Skip to main content

Deployment Guide

Deploy relocatable Slurm packages to HPC clusters. Packages can be built locally or downloaded from S3.

Quick Start

Option 1: Build Locally

# Build package for Ubuntu 24.04 (Noble)
slurm-factory build-slurm --slurm-version 25.11 --toolchain noble

# Build for Ubuntu 22.04 (Jammy)
slurm-factory build-slurm --slurm-version 25.11 --toolchain jammy

# Build for Rocky Linux 9
slurm-factory build-slurm --slurm-version 25.11 --toolchain rockylinux9

# Deploy
sudo tar -xzf ~/.slurm-factory/builds/slurm-25.11-noble-software.tar.gz -C /opt/
cd /opt && sudo ./data/slurm_assets/slurm_install.sh --full-init --cluster-name mycluster

# Load module
module load slurm/25.11-noble

Option 2: Download Pre-Built Package from S3

# Download from S3 (Ubuntu 24.04)

◆ ◆ ◆ ◆ ◆ ◆ ◆

▶ Exercise prompt: In the deployment guide, which toolchain value builds a Slurm package for Rocky Linux 9?

▶ Raw data:

◆ ◆ ◆ ◆ ◆ ◆ ◆

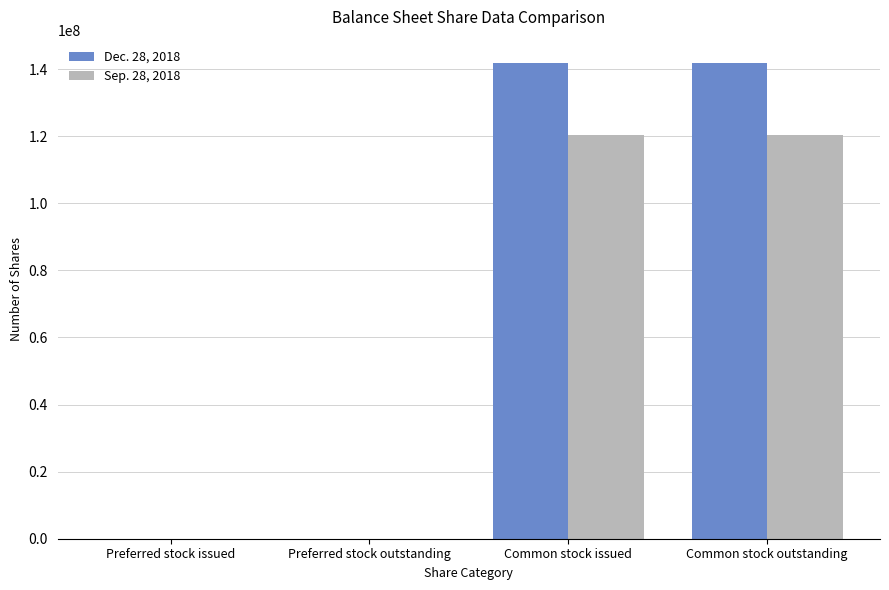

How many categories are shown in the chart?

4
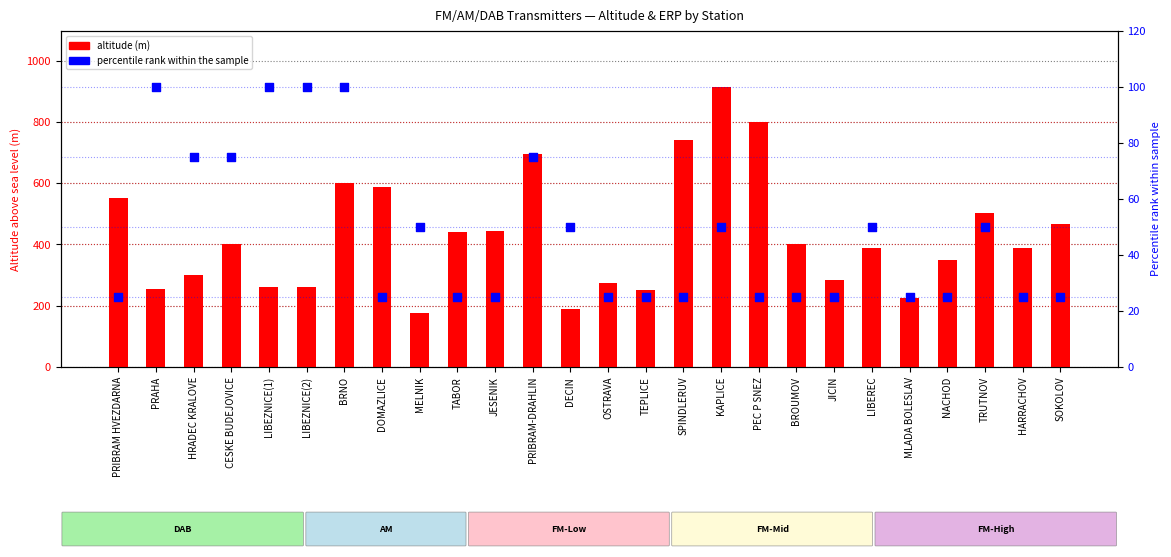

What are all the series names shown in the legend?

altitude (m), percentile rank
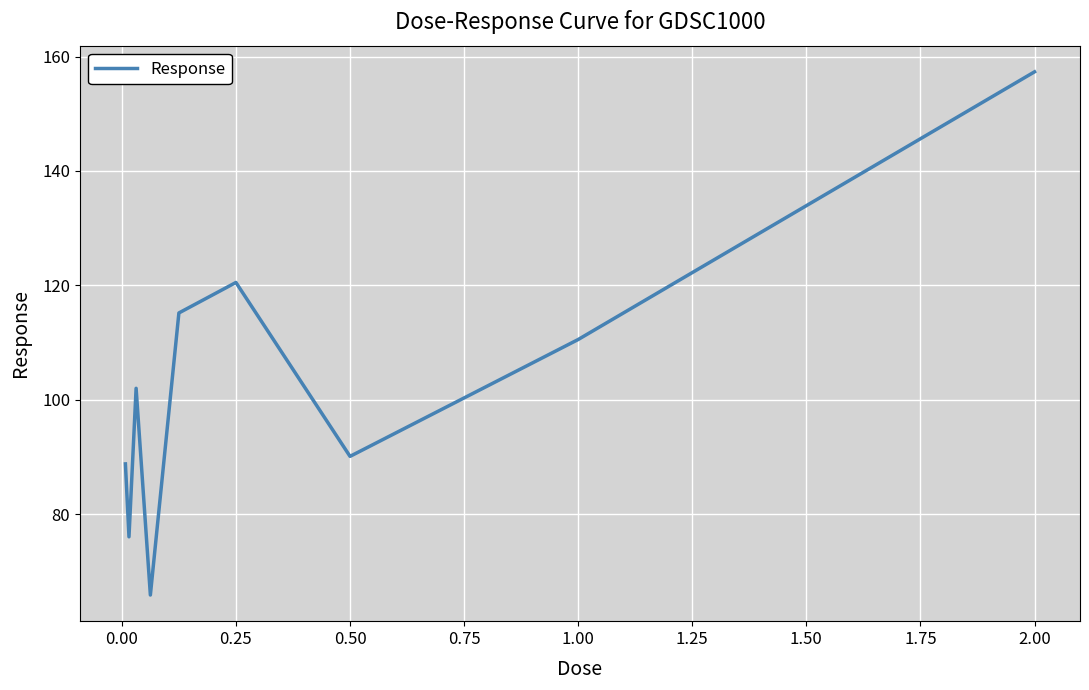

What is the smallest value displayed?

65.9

◆ ◆ ◆ ◆ ◆ ◆ ◆

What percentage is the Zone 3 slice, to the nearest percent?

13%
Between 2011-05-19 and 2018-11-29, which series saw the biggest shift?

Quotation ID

◆ ◆ ◆ ◆ ◆ ◆ ◆

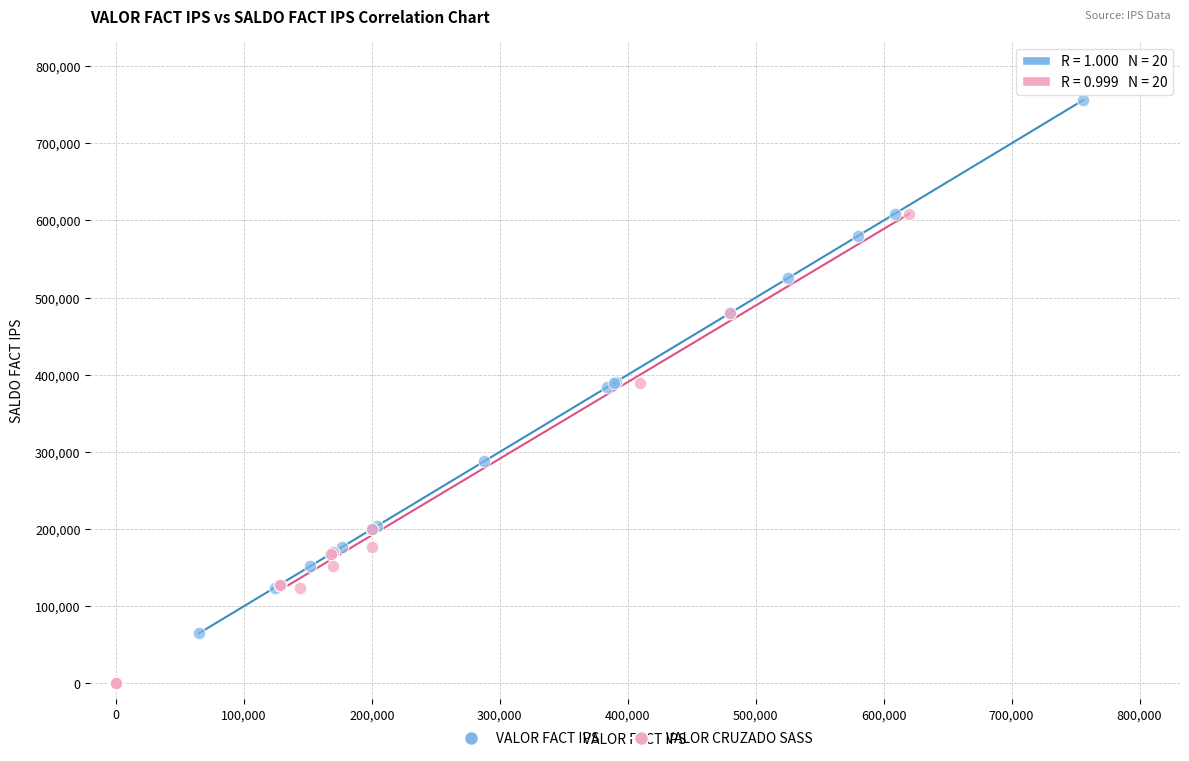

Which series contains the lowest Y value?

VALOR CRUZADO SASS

◆ ◆ ◆ ◆ ◆ ◆ ◆

▶ Result: rockylinux9